PRAGUE, Nov 11 (Reuters) - The Hungarian forint eased to its lowest point in nearly five weeks against the euro on Monday, continuing a week-long slide along with other central European currencies as global concerns reduce the market’s appetite for riskier assets.
Stock markets were mixed, with international investors cautious about world news including the latest news on protests in Hong Kong and as they wait for clearer signs of progress in U.S.-China trade talks.
Prague stocks were propped up by a rise in shares in telecoms group O2 Czech Republic, which are at their highest level since before the company started acquiring more of its own shares under a buyback programme at the end of August.
Budapest’s index fell 0.7%, while Warsaw was closed for a national holiday. Poland’s zloty lost 0.2% to 4.274 to the euro.
The forint slipped 0.2% to bid at 334.25 to the euro, falling more due to a determined ultra-dovish stance from the central bank even as inflation picks up.
Erste Bank said pressure could stay on the forint, hurt also by the increasing amount of forint liquidity the central bank has made available via forex swaps in the past three weeks.
Romania’s leu steadied on Monday after recent falls as the country’s assets see more pressure from budget deficit worries.
The Romanian currency, like the forint, has weakened since the summer months while the zloty and Czech crown have firmed.
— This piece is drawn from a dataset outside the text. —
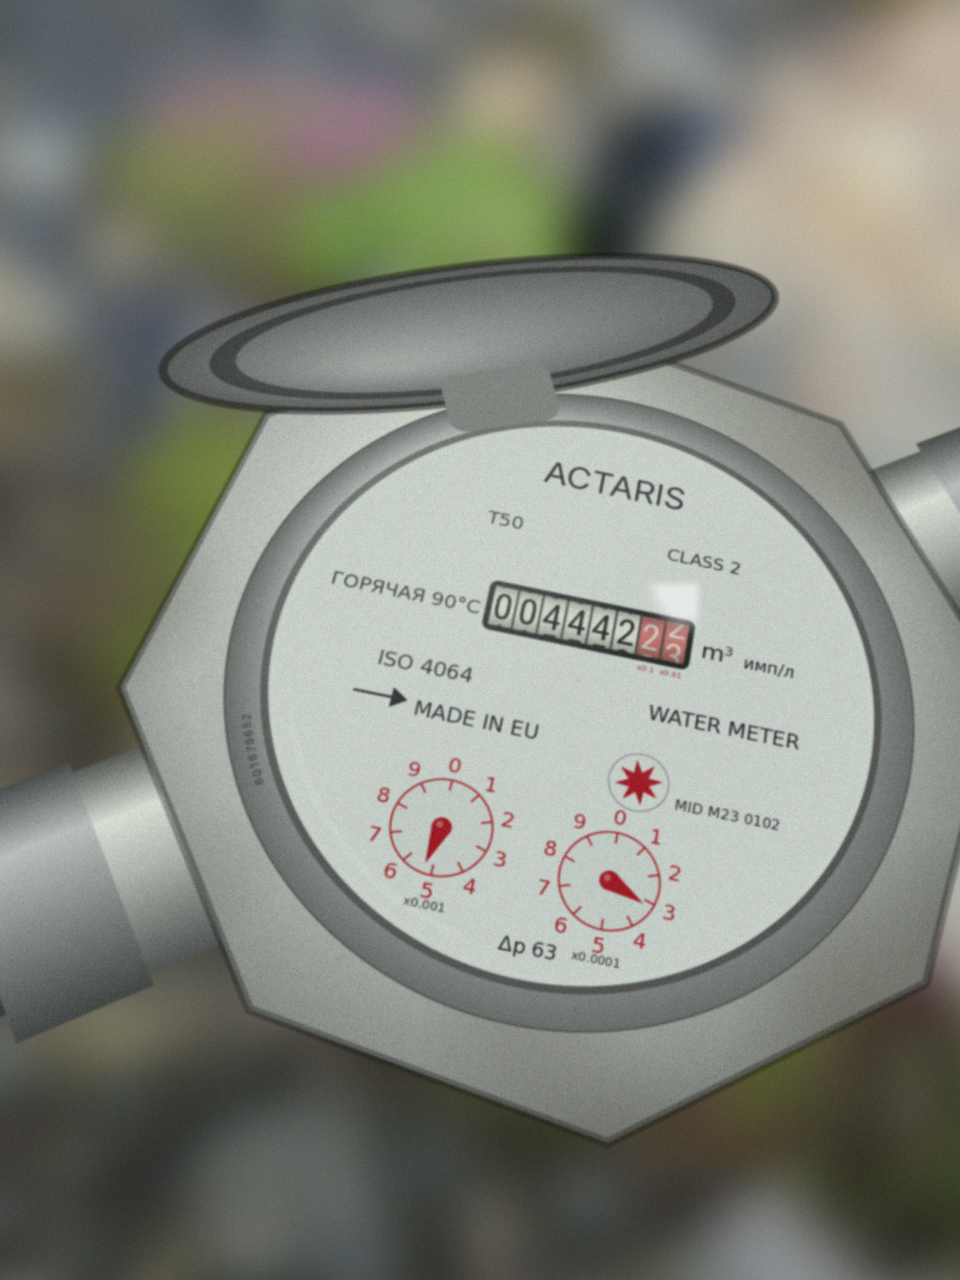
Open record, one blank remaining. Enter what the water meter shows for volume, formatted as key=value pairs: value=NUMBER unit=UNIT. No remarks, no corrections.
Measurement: value=4442.2253 unit=m³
Elsewhere, data showing inflation stagnated in the upper end of the Czech central bank’s target range failed to move the crown. Inflation in central Europe has stayed high amid home-grown economic growth safeguarding the region for now from a slowdown in western Europe.
Czech rate setters have continued to discuss more rate hikes even as central banks elsewhere around the world shift to easing policy.
The crown is sitting near its strongest level since July but was bid down 0.1% at 25.51 to the euro on Monday.
“It is a slow start to trading. The crown is tracking the region,” a Prague trader said. The trader added that the crown was unlikely to ease too much in the coming days.
Erste said investors would likely keep a close eye on preliminary gross domestic product figures coming on Thursday.
“Despite all the odds stemming from the worsening external environment and the recent weakening of market sentiment, we expect the region to remain relatively strong,” its analysts said.